How It Comes Together
Many feel this pick was a shot across Thomas Jones’ bow to end his holdout, but I don’t know that’s the case. Erik Boland put it best in his Jets Blog on Newsday – even if Jones wasn’t holding out, the guy is 31.
The classic thought on running backs is that 30 is the beginning of the end and while Jones has continued to play well, how much tread does he have left? Boland is right – they needed to get younger at the position and look towards the future.
If Jones holds out, the Jets bring Greene in and run him between the tackles while Leon Washington continues to work the outside. Greene can wear the defense down and then Washington can light them up.

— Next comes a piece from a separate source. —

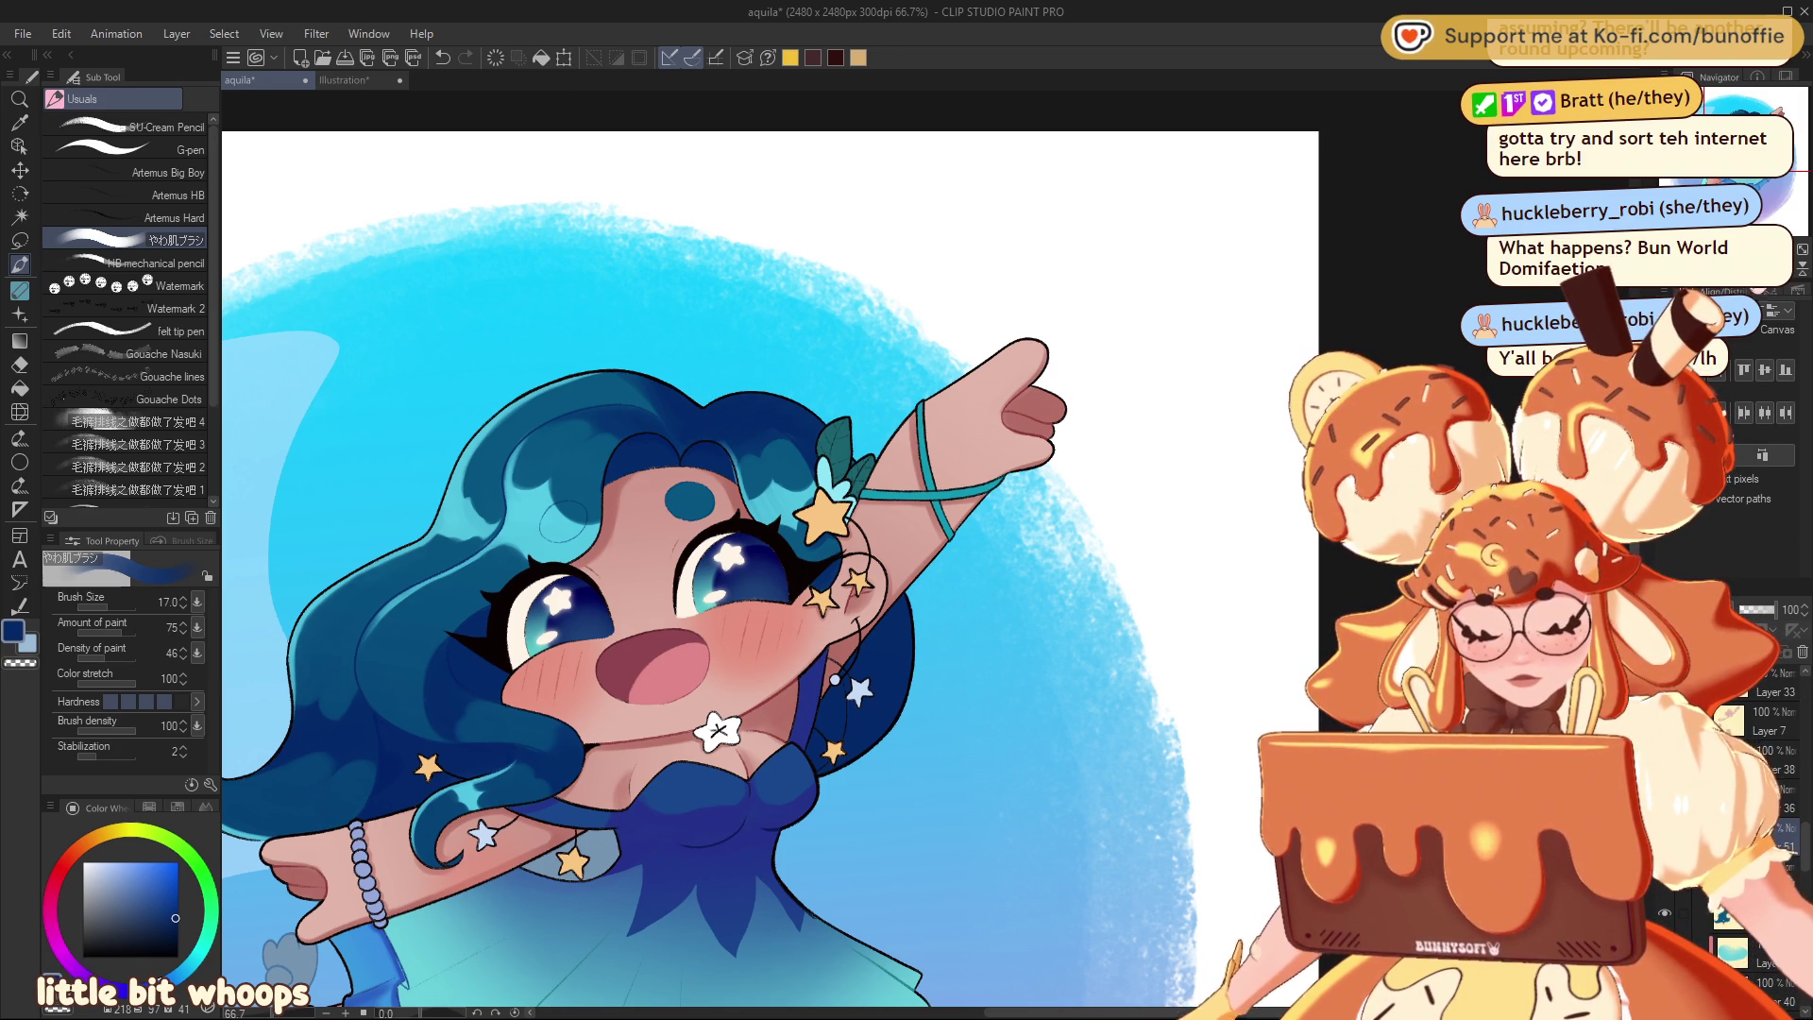
{"action": "scroll", "coordinate": [926, 550], "scroll_direction": "down", "scroll_amount": 5}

If Jones doesn’t hold out, or if Greene struggles in camp, he can still rotate in on occasion and give Jones a breather throughout the season as he gets his NFL legs.
And when Jones is done, Greene can move into the backfield with a year of experience and get the hard yards.
Either way I think Greene has a very good chance to be the future power back in an offense that will be geared to the power run behind an offensive line that is built to succeed in the arena.
This will also take pressure off Mark Sanchez if he starts this year or Kellen Clemens if Sanchez gets a year holding a clipboard.
The biggest question is whether the Jets bypassed bigger needs with the trade (there were several solid defensive linemen they could have drafted at that spot or later if they didn’t trade up) or if they gave up too much to move up from their position in the third to the top of the round.
Time will tell. What is certain is the fact that the Jets saw an opportunity to jump up and grab at the brass ring not once but twice.
In what is considered an overall weak draft class, they decided that it wasn’t how many picks they had or how many rookies they could throw on the field, but instead the quality of those players and what they could mean for the franchise in the long term.